[Saved entries]:

──────────────────────────────

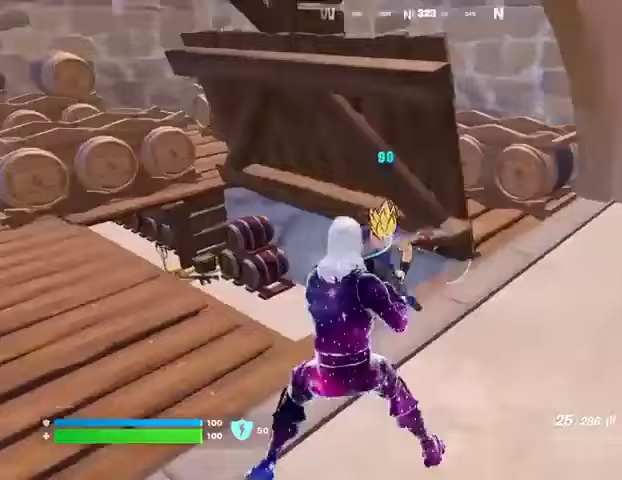
Gameplay with a controller (PlayStation layout); each line is a JSON object with the inputs held at the frame after it. "events" lists button and stick changes between this image and that frame as [ms after this image, input, new state], when the widget could be followed in between. Not read: L1 R1 SELECT START.
{"buttons": ["R2"], "left_stick": "left", "right_stick": "down", "events": [[33, "right_stick", "left"], [67, "R2", "down"], [167, "right_stick", "center"], [233, "right_stick", "up-left"], [267, "left_stick", "down-left"], [367, "left_stick", "left"], [433, "right_stick", "down"]]}
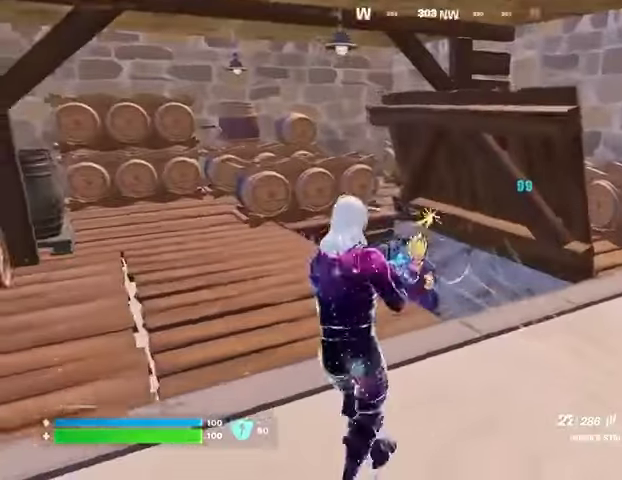
{"buttons": [], "left_stick": "up-right", "right_stick": "center", "events": [[300, "R2", "up"], [300, "left_stick", "up-right"], [300, "right_stick", "down-left"], [433, "right_stick", "center"]]}
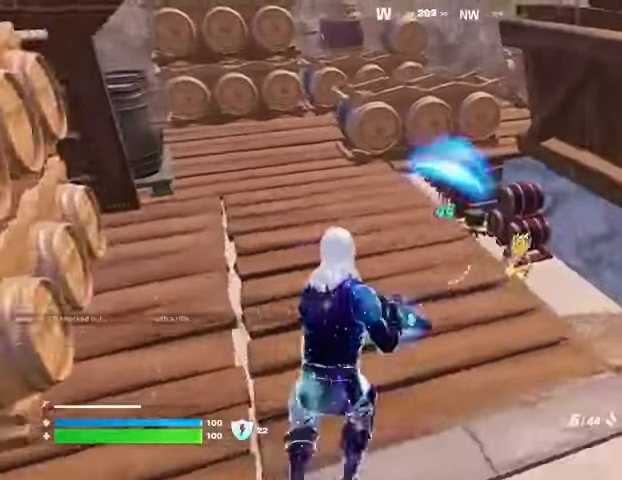
{"buttons": [], "left_stick": "up-left", "right_stick": "center", "events": [[233, "right_stick", "down-right"], [267, "left_stick", "up-left"], [300, "R2", "down"], [333, "right_stick", "left"], [367, "R2", "up"], [467, "right_stick", "center"]]}
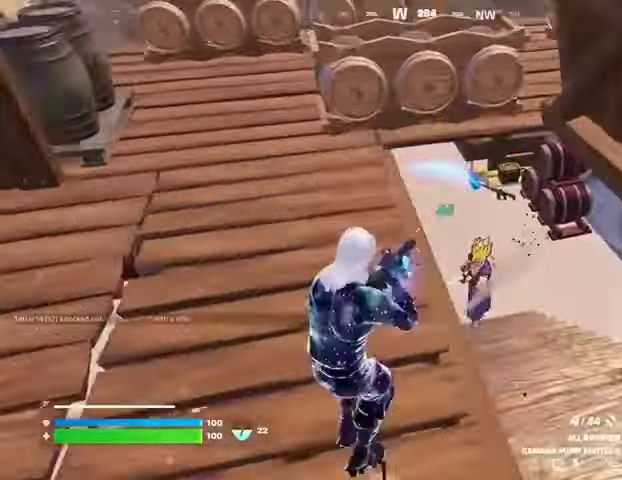
{"buttons": ["L2", "R2"], "left_stick": "down-right", "right_stick": "left", "events": [[100, "left_stick", "up-right"], [333, "L2", "down"], [367, "R2", "down"], [367, "right_stick", "up-left"], [400, "left_stick", "down-right"], [433, "right_stick", "left"]]}
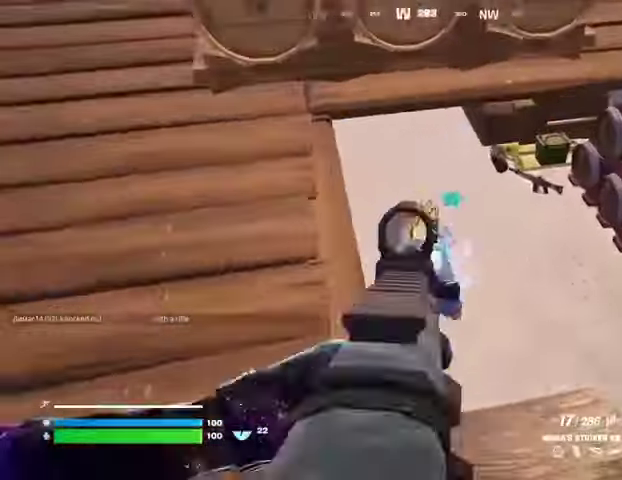
{"buttons": ["L2", "R2"], "left_stick": "down-right", "right_stick": "left", "events": [[67, "right_stick", "up-left"], [300, "right_stick", "up-right"], [367, "right_stick", "up-left"], [467, "right_stick", "left"]]}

──────────────────────────────

[WORK TASK]: This task asks for the data above repeated exactly, without a single picture.

[COMPLETED EXERCISE]:
Gameplay with a controller (PlayStation layout); each line is a JSON object with the inputs held at the frame after it. "events" lists button and stick changes between this image and that frame as [ms after this image, input, new state], when the widget could be followed in between. Not read: L1 R1 SELECT START.
{"buttons": ["R2"], "left_stick": "left", "right_stick": "down", "events": [[33, "right_stick", "left"], [67, "R2", "down"], [167, "right_stick", "center"], [233, "right_stick", "up-left"], [267, "left_stick", "down-left"], [367, "left_stick", "left"], [433, "right_stick", "down"]]}
{"buttons": [], "left_stick": "up-right", "right_stick": "center", "events": [[300, "R2", "up"], [300, "left_stick", "up-right"], [300, "right_stick", "down-left"], [433, "right_stick", "center"]]}
{"buttons": [], "left_stick": "up-left", "right_stick": "center", "events": [[233, "right_stick", "down-right"], [267, "left_stick", "up-left"], [300, "R2", "down"], [333, "right_stick", "left"], [367, "R2", "up"], [467, "right_stick", "center"]]}
{"buttons": ["L2", "R2"], "left_stick": "down-right", "right_stick": "left", "events": [[100, "left_stick", "up-right"], [333, "L2", "down"], [367, "R2", "down"], [367, "right_stick", "up-left"], [400, "left_stick", "down-right"], [433, "right_stick", "left"]]}
{"buttons": ["L2", "R2"], "left_stick": "down-right", "right_stick": "left", "events": [[67, "right_stick", "up-left"], [300, "right_stick", "up-right"], [367, "right_stick", "up-left"], [467, "right_stick", "left"]]}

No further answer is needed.